A Pierce Progressive's View from Spain

Michael Kagan

This is the first of what may be several stories, some political, some cultural, all personal and hopefully enjoyable and informative, from my next three months in Spain.

After an extremely arduous four months of preparing to sell our home of 28 years, including a massive sorting out of "stuff"; listing, marketing, and negotiating a deal; designing the remodel of an apartment to move into; moving; cleaning the house; and packing for our trip, we arrived in Sevilla on December 6, my birthday, but also el Día de la Constitución. This is the anniversary of the day in 1978, three years after the death of Generalísimo Francisco Franco, the dictator who ruled with an iron fist since 1939, when Spain was re-born as a parliamentary monarchy. Thus this amazing country, with thousands of years of history, some glorious, some hideous, is only 37 years old!

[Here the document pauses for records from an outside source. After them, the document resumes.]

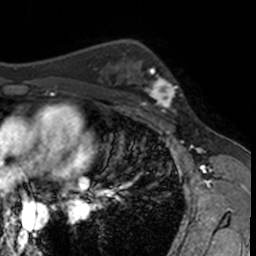
Breast MRI, one axial slice. Slice 98 of 160 in the series (ordered by position). Cropped to one breast. Dynamic contrast-enhanced series, time point 2 of 7 at this slice position (early post-contrast). 3 T. TE 1.7 ms, TR 4 ms. 1 mm slice thickness. 256 × 256 image matrix. Female patient.
Structures marked on this image (semi-automatic segmentation, software-assisted and operator-edited):
- enhancing-tissue mask used for the functional tumour volume (all voxels passing the contrast-enhancement thresholds inside the analysis volume; usually the tumour): bounding box <132,62,182,115> (left, top, right, bottom; pixels)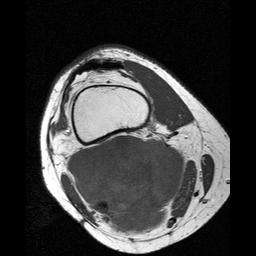
MRI of an extremity soft-tissue mass, one axial slice; position 18 of 25 along the scan axis; 256 × 256 image matrix, field of view 160 × 160 mm. Female patient. From the clinical record (not read from this slice): histological type: liposarcoma; site of the primary tumour: right thigh.
Annotated regions visible in this slice (expert manual segmentation):
- gross tumour volume (mass): bounding box (x1, y1, x2, y2) in pixels: (68, 135, 187, 236)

Sevilla was crowded with people taking advantage of a four-day weekend: Saturday, the holiday on Sunday, the holiday in honor of the Immaculate Conception on Tuesday, and a "puente" (bridge) day off on Monday. (Spaniards love to throw in an extra day between a Thursday or Tuesday holiday!) They were there to shop, see the festive (LED) lights strung across the pedestrian lanes, view the clever, cute, miniature "belénes" (nativity scenes) in churches, the newspaper office, and other public buildings. (No "War on Christmas" here!)

While eating a big selection of tasty tapas outside a bar in a quiet neighborhood, we caught parts of the televised debate among candidates for president in the December 20 election. Except that one debater was not the candidate, but a fill-in for the incumbent Mariano Rajoy of the right-wing Partido Popular (People’s Party, or PP) while he was on vacation. What a scandal! He knows his record and policies have been disastrous for Spain, and did not want to take the heat, so sent a deputy in his place. On stage, however, were the heads of the centrist Ciudadanos (Citizens’, or C) Party, the Partido Socialista Obrero Español (Socialist Workers Party of Spain, or PSOE), and Podemos (which means "we can").

PSOE was organized in 1879 to represent workers, but abandoned its Marxist leanings in the modern era, and is considered center-left. It has alternated majority status with PP since the Constitution was signed. C started in 2006, with its main power base in Catalunya, the northeast, where Barcelona is, but does not push for separation from Spain. Podemos has been attracting an enthusiastic following of mostly young people, intellectuals, Marxists, and progressives, making significant gains since its inception in March, 2014. The party arose from the 2011 Indignado movement (a forerunner of the Occupy movements in the US) against inequality and corruption.

In our little town west of Sevilla the other day, i went to the public market to get fish and vegetables for that day’s lunch. (I love joining the parade of old ladies doing that! Feels so authentic and old-timey!) There i found a flyer put out by Podemos, stating one of their platform planks. They propose creating 400,000 jobs in the next two years through programs that will renovate homes to use sustainable energy, conserve energy, and lower emissions. This would also save families 700 euros ($780) per year in their energy costs. The end of the flyer says, "Only a valiant government, without chains to the great electric companies, can undertake this work. Let’s make Spain the world reference en renewable energy. We Can!"

Spain has a pretty good start in this endeavor, as there are already forests of wind turbines and fields of solar panels around the countryside. So it is not a case of starting from scratch and trying to convince people of the importance and value of these alternative forms of power generation.

Podemos implies that they would govern without obligations to the corporate behemoths, and perhaps they will be able to do so if they win enough seats in the Congreso. Is it possible for, say, a Green Party to accomplish that in the US?

For many years, we have heard US politicians talk about infrastructure jobs. Of course, we know that our roads and bridges are in desperate need of repair, and addressing those problems would create many jobs that pay well. But for whom? Sure, there are plenty of people who would be happy to put on a hardhat, gloves, and boots to perform physical labor for eight hours a day. But there are millions of unemployed or under-employed people who cannot work like that. Why couldn’t we train those folks to take clipboards into homes and businesses to do energy audits, to determine what can be done to conserve energy, to figure out what retrofits are possible? None of these jobs would be outsourced, and would employ parents while their kids are in school, or people who can’t find jobs in existing fields. An added benefit, of course, would be reducing carbon emissions and their contribution to climate change. Let me hear "We Can!"